2-11-2013 11-00-24 PM

Researchers at the University of Rochester expand on earlier success tracking the spread of flu with Twitter by adding data elements and correlating that data to overall population health.

Using tweets collected in New York City over a month, researchers have been exploring factors such as how often a person goes to the gym, visits a particular a bar or restaurant, or takes public transportation. They are determining which of 70 data elements are associated with a positive, negative, or neutral impact on the each user’s health.

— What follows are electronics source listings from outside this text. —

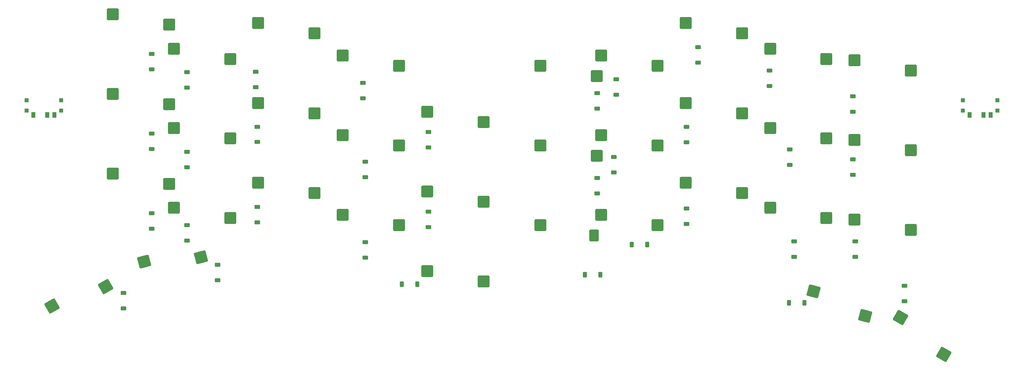
<source format=gbr>
%TF.GenerationSoftware,KiCad,Pcbnew,9.0.4*%
%TF.CreationDate,2025-08-28T00:25:30-07:00*%
%TF.ProjectId,sweepbling-lp__pcb,73776565-7062-46c6-996e-672d6c705f5f,rev?*%
%TF.SameCoordinates,Original*%
%TF.FileFunction,Paste,Bot*%
%TF.FilePolarity,Positive*%
%FSLAX46Y46*%
G04 Gerber Fmt 4.6, Leading zero omitted, Abs format (unit mm)*
G04 Created by KiCad (PCBNEW 9.0.4) date 2025-08-28 00:25:30*
%MOMM*%
%LPD*%
G01*
G04 APERTURE LIST*
G04 Aperture macros list*
%AMRoundRect*
0 Rectangle with rounded corners*
0 $1 Rounding radius*
0 $2 $3 $4 $5 $6 $7 $8 $9 X,Y pos of 4 corners*
0 Add a 4 corners polygon primitive as box body*
4,1,4,$2,$3,$4,$5,$6,$7,$8,$9,$2,$3,0*
0 Add four circle primitives for the rounded corners*
1,1,$1+$1,$2,$3*
1,1,$1+$1,$4,$5*
1,1,$1+$1,$6,$7*
1,1,$1+$1,$8,$9*
0 Add four rect primitives between the rounded corners*
20,1,$1+$1,$2,$3,$4,$5,0*
20,1,$1+$1,$4,$5,$6,$7,0*
20,1,$1+$1,$6,$7,$8,$9,0*
20,1,$1+$1,$8,$9,$2,$3,0*%
G04 Aperture macros list end*
%ADD10RoundRect,0.250000X1.025000X1.000000X-1.025000X1.000000X-1.025000X-1.000000X1.025000X-1.000000X0*%
%ADD11RoundRect,0.250000X1.248893X0.700636X-0.731255X1.231215X-1.248893X-0.700636X0.731255X-1.231215X0*%
%ADD12RoundRect,0.250000X1.387676X0.353525X-0.387676X1.378525X-1.387676X-0.353525X0.387676X-1.378525X0*%
%ADD13RoundRect,0.250000X-1.025000X-1.000000X1.025000X-1.000000X1.025000X1.000000X-1.025000X1.000000X0*%
%ADD14RoundRect,0.200000X-0.800000X-1.050000X0.800000X-1.050000X0.800000X1.050000X-0.800000X1.050000X0*%
%ADD15RoundRect,0.250000X-0.731255X-1.231215X1.248893X-0.700636X0.731255X1.231215X-1.248893X0.700636X0*%
%ADD16RoundRect,0.250000X-0.387676X-1.378525X1.387676X-0.353525X0.387676X1.378525X-1.387676X0.353525X0*%
%ADD17R,0.900000X0.900000*%
%ADD18R,0.900000X1.250000*%
%ADD19RoundRect,0.225000X0.375000X-0.225000X0.375000X0.225000X-0.375000X0.225000X-0.375000X-0.225000X0*%
%ADD20RoundRect,0.225000X-0.225000X-0.375000X0.225000X-0.375000X0.225000X0.375000X-0.225000X0.375000X0*%
%ADD21RoundRect,0.225000X-0.375000X0.225000X-0.375000X-0.225000X0.375000X-0.225000X0.375000X0.225000X0*%
%ADD22RoundRect,0.225000X0.225000X0.375000X-0.225000X0.375000X-0.225000X-0.375000X0.225000X-0.375000X0*%
G04 APERTURE END LIST*
D10*
%TO.C,SW4_r1*%
X58200000Y-39682000D03*
X70200000Y-41882000D03*
%TD*%
D11*
%TO.C,SW16*%
X194632118Y-91552556D03*
X205653826Y-96783422D03*
%TD*%
D10*
%TO.C,SW13*%
X179356000Y-70516000D03*
X167356000Y-68316000D03*
%TD*%
D12*
%TO.C,SW17*%
X222417089Y-105028152D03*
X213124784Y-97122897D03*
%TD*%
D10*
%TO.C,SW12*%
X161356000Y-77374000D03*
X149356000Y-75174000D03*
%TD*%
%TO.C,SW14*%
X197356000Y-75850000D03*
X185356000Y-73650000D03*
%TD*%
%TO.C,SW15*%
X215336000Y-78390000D03*
X203336000Y-76190000D03*
%TD*%
%TO.C,SW3*%
X179356000Y-36382000D03*
X167356000Y-34182000D03*
%TD*%
%TO.C,SW2*%
X161356000Y-43382000D03*
X149356000Y-41182000D03*
%TD*%
%TO.C,SW7*%
X161356000Y-60356000D03*
X149356000Y-58156000D03*
%TD*%
D13*
%TO.C,SW11*%
X136356000Y-77382000D03*
D14*
X147806000Y-79582000D03*
%TD*%
D10*
%TO.C,SW10*%
X215336000Y-61372000D03*
X203336000Y-59172000D03*
%TD*%
%TO.C,SW9*%
X197356000Y-58832000D03*
X185356000Y-56632000D03*
%TD*%
D13*
%TO.C,SW6*%
X136356000Y-60382000D03*
X148356000Y-62582000D03*
%TD*%
D10*
%TO.C,SW5*%
X215356000Y-44382000D03*
X203356000Y-42182000D03*
%TD*%
%TO.C,SW4*%
X197356000Y-41882000D03*
X185356000Y-39682000D03*
%TD*%
D13*
%TO.C,SW1*%
X136356000Y-43382000D03*
X148356000Y-45582000D03*
%TD*%
D10*
%TO.C,SW8*%
X179356000Y-53498000D03*
X167356000Y-51298000D03*
%TD*%
D13*
%TO.C,SW15_r1*%
X45186000Y-66390000D03*
X57186000Y-68590000D03*
%TD*%
D10*
%TO.C,SW9_r1*%
X70200000Y-58832000D03*
X58200000Y-56632000D03*
%TD*%
%TO.C,SW13_r1*%
X88188000Y-70516000D03*
X76188000Y-68316000D03*
%TD*%
%TO.C,SW12_r1*%
X106214000Y-77374000D03*
X94214000Y-75174000D03*
%TD*%
D13*
%TO.C,SW5_r1*%
X45186000Y-32382000D03*
X57186000Y-34582000D03*
%TD*%
D10*
%TO.C,SW1_r1*%
X124232000Y-55382000D03*
X112232000Y-53182000D03*
%TD*%
%TO.C,SW14_r1*%
X70200000Y-75850000D03*
X58200000Y-73650000D03*
%TD*%
%TO.C,SW3_r1*%
X88188000Y-36382000D03*
X76188000Y-34182000D03*
%TD*%
%TO.C,SW11_r1*%
X124232000Y-89382000D03*
X112232000Y-87182000D03*
%TD*%
D13*
%TO.C,SW10_r1*%
X45186000Y-49372000D03*
X57186000Y-51572000D03*
%TD*%
D10*
%TO.C,SW2_r1*%
X106214000Y-43382000D03*
X94214000Y-41182000D03*
%TD*%
%TO.C,SW7_r1*%
X106214000Y-60356000D03*
X94214000Y-58156000D03*
%TD*%
D15*
%TO.C,SW16_r1*%
X51844345Y-85192312D03*
X64004857Y-84211520D03*
%TD*%
D10*
%TO.C,SW8_r1*%
X88188000Y-53498000D03*
X76188000Y-51298000D03*
%TD*%
D16*
%TO.C,SW17_r1*%
X32186911Y-94635848D03*
X43679216Y-90541103D03*
%TD*%
D10*
%TO.C,SW6_r1*%
X124232000Y-72382000D03*
X112232000Y-70182000D03*
%TD*%
D17*
%TO.C,SW_POWER1*%
X233824000Y-52916000D03*
X233824000Y-50716000D03*
X226424000Y-52916000D03*
X226424000Y-50716000D03*
D18*
X227874000Y-53891000D03*
X230874000Y-53891000D03*
X232374000Y-53891000D03*
%TD*%
D17*
%TO.C,SW_POWERR1*%
X34180000Y-52916000D03*
X34180000Y-50716000D03*
X26780000Y-52916000D03*
X26780000Y-50716000D03*
D18*
X28230000Y-53891000D03*
X31230000Y-53891000D03*
X32730000Y-53891000D03*
%TD*%
D19*
%TO.C,D10*%
X76000000Y-59650000D03*
X76000000Y-56350000D03*
%TD*%
D20*
%TO.C,D17*%
X106850000Y-90000000D03*
X110150000Y-90000000D03*
%TD*%
D19*
%TO.C,D7*%
X61000000Y-65000000D03*
X61000000Y-61700000D03*
%TD*%
%TO.C,D12*%
X99000000Y-84300000D03*
X99000000Y-81000000D03*
%TD*%
%TO.C,D13*%
X99000000Y-67150000D03*
X99000000Y-63850000D03*
%TD*%
D21*
%TO.C,D34*%
X214000000Y-90350000D03*
X214000000Y-93650000D03*
%TD*%
D19*
%TO.C,D19*%
X152500000Y-49506000D03*
X152500000Y-46206000D03*
%TD*%
%TO.C,D20*%
X170000000Y-42648000D03*
X170000000Y-39348000D03*
%TD*%
%TO.C,D5*%
X67500000Y-89150000D03*
X67500000Y-85850000D03*
%TD*%
%TO.C,D8*%
X61000000Y-48000000D03*
X61000000Y-44700000D03*
%TD*%
%TO.C,D18*%
X148500000Y-52500000D03*
X148500000Y-49200000D03*
%TD*%
%TO.C,D32*%
X203500000Y-84150000D03*
X203500000Y-80850000D03*
%TD*%
%TO.C,D26*%
X189500000Y-64500000D03*
X189500000Y-61200000D03*
%TD*%
%TO.C,D3*%
X53500000Y-78150000D03*
X53500000Y-74850000D03*
%TD*%
D22*
%TO.C,D29*%
X159150000Y-81500000D03*
X155850000Y-81500000D03*
%TD*%
D20*
%TO.C,D33*%
X189350000Y-94000000D03*
X192650000Y-94000000D03*
%TD*%
D19*
%TO.C,D24*%
X152000000Y-66150000D03*
X152000000Y-62850000D03*
%TD*%
%TO.C,D1*%
X53500000Y-44150000D03*
X53500000Y-40850000D03*
%TD*%
%TO.C,D2*%
X53500000Y-61150000D03*
X53500000Y-57850000D03*
%TD*%
%TO.C,D22*%
X203000000Y-53150000D03*
X203000000Y-49850000D03*
%TD*%
%TO.C,D31*%
X190500000Y-84150000D03*
X190500000Y-80850000D03*
%TD*%
%TO.C,D21*%
X185206000Y-47650000D03*
X185206000Y-44350000D03*
%TD*%
%TO.C,D14*%
X98500000Y-50300000D03*
X98500000Y-47000000D03*
%TD*%
%TO.C,D15*%
X112500000Y-60800000D03*
X112500000Y-57500000D03*
%TD*%
%TO.C,D27*%
X203000000Y-66650000D03*
X203000000Y-63350000D03*
%TD*%
%TO.C,D30*%
X167500000Y-77150000D03*
X167500000Y-73850000D03*
%TD*%
%TO.C,D25*%
X167500000Y-59666000D03*
X167500000Y-56366000D03*
%TD*%
%TO.C,D11*%
X76000000Y-76800000D03*
X76000000Y-73500000D03*
%TD*%
%TO.C,D9*%
X75692000Y-47932000D03*
X75692000Y-44632000D03*
%TD*%
%TO.C,D4*%
X47500000Y-95150000D03*
X47500000Y-91850000D03*
%TD*%
%TO.C,D16*%
X112500000Y-77800000D03*
X112500000Y-74500000D03*
%TD*%
D22*
%TO.C,D28*%
X149150000Y-88000000D03*
X145850000Y-88000000D03*
%TD*%
D19*
%TO.C,D23*%
X148500000Y-70650000D03*
X148500000Y-67350000D03*
%TD*%
%TO.C,D6*%
X61000000Y-80650000D03*
X61000000Y-77350000D03*
%TD*%
M02*

</source>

By looking deeper into the aggregate data available on Twitter and matching it up with location tags, researchers have been able to pinpoint real-time hotspots within cities where sick people appear to be convening.

The analytics engine is built on machine learning principles. Algorithms are continually run and fine tuned to teach the machine how to differentiate between whether a tweet is or is not from a person who is actually sick. As new data elements are added to the algorithm, additional insight can be extracted.

"It’s like teaching a baby a new language. We need the algorithm to understand that someone who tweets ‘I’m sick and have been in bed all day’ should be characterized as sick, but ‘I’m sick of driving around in this traffic’ shouldn’t be." – Adam Sadilek, postdoctoral researcher at the University of Rochester

After succeeding with initial efforts to track flu, researchers are now working with faculty in the Department of Psychiatry and the School of Nursing to develop the capacity to measure and understand factors that impact depression and other psychological disorders.